Three chords are a journey. Two chords are a ride on a seesaw.
Archives for April 8, 2008
TT: Saith the preacher
I hope I’m not any more vain than I need to be in order to get through the day, but I won’t deny that I find it encouraging to know that some people not only read my theater reviews but act on them. This posting, for instance, pleased me immensely. The author read what I wrote about the Acting Company, took her daughter to see their touring production of Moby-Dick Rehearsed, and enjoyed it immensely. Even better, so did her daughter.
It also pleases me to see my name in front of a Broadway theater. A blogfriend recently sent me a snapshot of the Gypsy marquee, beneath which hangs a sign on which my name and enthusiastic words can be seen by passers-by. Did it tickle me? You bet.
That, however, is mostly vanity, albeit of an innocent kind. Of course I like seeing my name in lights on Broadway, but I think I’m realistic about what it means, to me as well as others:
The kick I get out of seeing my name under a marquee is not to be confused–nor do I ever confuse it–with the justifiable pride a playwright or actor or director or producer takes in his work. It’s simply the forgivable (I hope) vanity of a small-town boy turned big-city critic who never imagined that such things would happen to him, and it’s a far cry from the vulturine posings of, say, Addison DeWitt.
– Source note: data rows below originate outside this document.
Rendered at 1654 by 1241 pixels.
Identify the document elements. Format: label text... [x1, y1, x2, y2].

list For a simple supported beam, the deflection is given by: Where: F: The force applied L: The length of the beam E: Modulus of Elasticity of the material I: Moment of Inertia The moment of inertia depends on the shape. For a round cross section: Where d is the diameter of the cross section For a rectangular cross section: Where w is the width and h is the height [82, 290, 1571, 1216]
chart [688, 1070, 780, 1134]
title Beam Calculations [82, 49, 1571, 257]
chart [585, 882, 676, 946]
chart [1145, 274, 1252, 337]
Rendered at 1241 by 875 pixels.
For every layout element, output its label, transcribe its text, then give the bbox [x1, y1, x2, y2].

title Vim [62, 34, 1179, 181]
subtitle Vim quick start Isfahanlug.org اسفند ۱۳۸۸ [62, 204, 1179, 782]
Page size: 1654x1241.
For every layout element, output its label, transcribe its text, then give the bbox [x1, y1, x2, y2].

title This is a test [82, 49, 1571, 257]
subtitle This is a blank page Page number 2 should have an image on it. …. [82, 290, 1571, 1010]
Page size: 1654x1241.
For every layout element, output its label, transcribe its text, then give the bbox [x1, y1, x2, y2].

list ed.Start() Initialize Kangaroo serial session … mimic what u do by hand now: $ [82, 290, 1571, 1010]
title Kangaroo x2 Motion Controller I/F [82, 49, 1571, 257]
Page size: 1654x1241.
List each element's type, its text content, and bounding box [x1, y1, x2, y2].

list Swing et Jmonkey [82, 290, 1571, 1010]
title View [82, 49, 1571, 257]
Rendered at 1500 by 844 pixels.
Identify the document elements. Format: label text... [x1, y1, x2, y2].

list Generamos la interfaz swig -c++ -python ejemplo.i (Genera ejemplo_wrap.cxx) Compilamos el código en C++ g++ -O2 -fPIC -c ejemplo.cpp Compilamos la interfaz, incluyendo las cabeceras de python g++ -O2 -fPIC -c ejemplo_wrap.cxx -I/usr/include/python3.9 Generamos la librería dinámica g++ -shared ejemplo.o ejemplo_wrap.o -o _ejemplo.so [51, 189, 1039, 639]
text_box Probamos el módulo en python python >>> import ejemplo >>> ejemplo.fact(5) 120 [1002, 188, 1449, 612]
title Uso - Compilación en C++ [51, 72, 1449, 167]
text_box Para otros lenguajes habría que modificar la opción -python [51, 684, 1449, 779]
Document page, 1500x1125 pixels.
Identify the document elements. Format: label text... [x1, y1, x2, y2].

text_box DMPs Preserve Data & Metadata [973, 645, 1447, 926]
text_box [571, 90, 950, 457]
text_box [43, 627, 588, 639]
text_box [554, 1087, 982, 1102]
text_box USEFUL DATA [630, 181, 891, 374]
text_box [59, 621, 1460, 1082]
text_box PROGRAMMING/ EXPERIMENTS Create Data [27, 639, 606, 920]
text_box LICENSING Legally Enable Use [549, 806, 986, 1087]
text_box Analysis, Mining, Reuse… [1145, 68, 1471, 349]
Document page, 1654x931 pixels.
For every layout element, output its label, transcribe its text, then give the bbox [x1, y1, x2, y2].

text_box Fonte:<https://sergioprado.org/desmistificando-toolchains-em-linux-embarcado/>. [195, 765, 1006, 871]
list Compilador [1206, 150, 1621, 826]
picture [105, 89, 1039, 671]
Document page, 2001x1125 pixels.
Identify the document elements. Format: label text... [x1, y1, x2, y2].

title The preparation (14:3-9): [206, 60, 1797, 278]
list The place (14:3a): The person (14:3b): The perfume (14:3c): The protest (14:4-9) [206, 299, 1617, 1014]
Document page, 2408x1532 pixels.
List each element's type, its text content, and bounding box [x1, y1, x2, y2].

I’ve lived in New York for twenty-three years, and I have yet to start feeling blasé about it. Nor do most of the New Yorkers I like best. As I wrote on the day this blog was launched in 2003, “I hear there are places to live that are almost as much fun as New York City, but I wouldn’t know–I live here, and I’m not going anywhere.”
The friend who sent me the snapshot of the Gypsy marquee moved here last year, and after we saw South Pacific together a couple of weeks ago, she told me that none of the excitement she felt on her arrival in Manhattan had diminished in the slightest.
May she always feel that way–and me, too.
TT: Almanac
“When a man is tired of London he is tired of life; for there is in London all that life can afford.”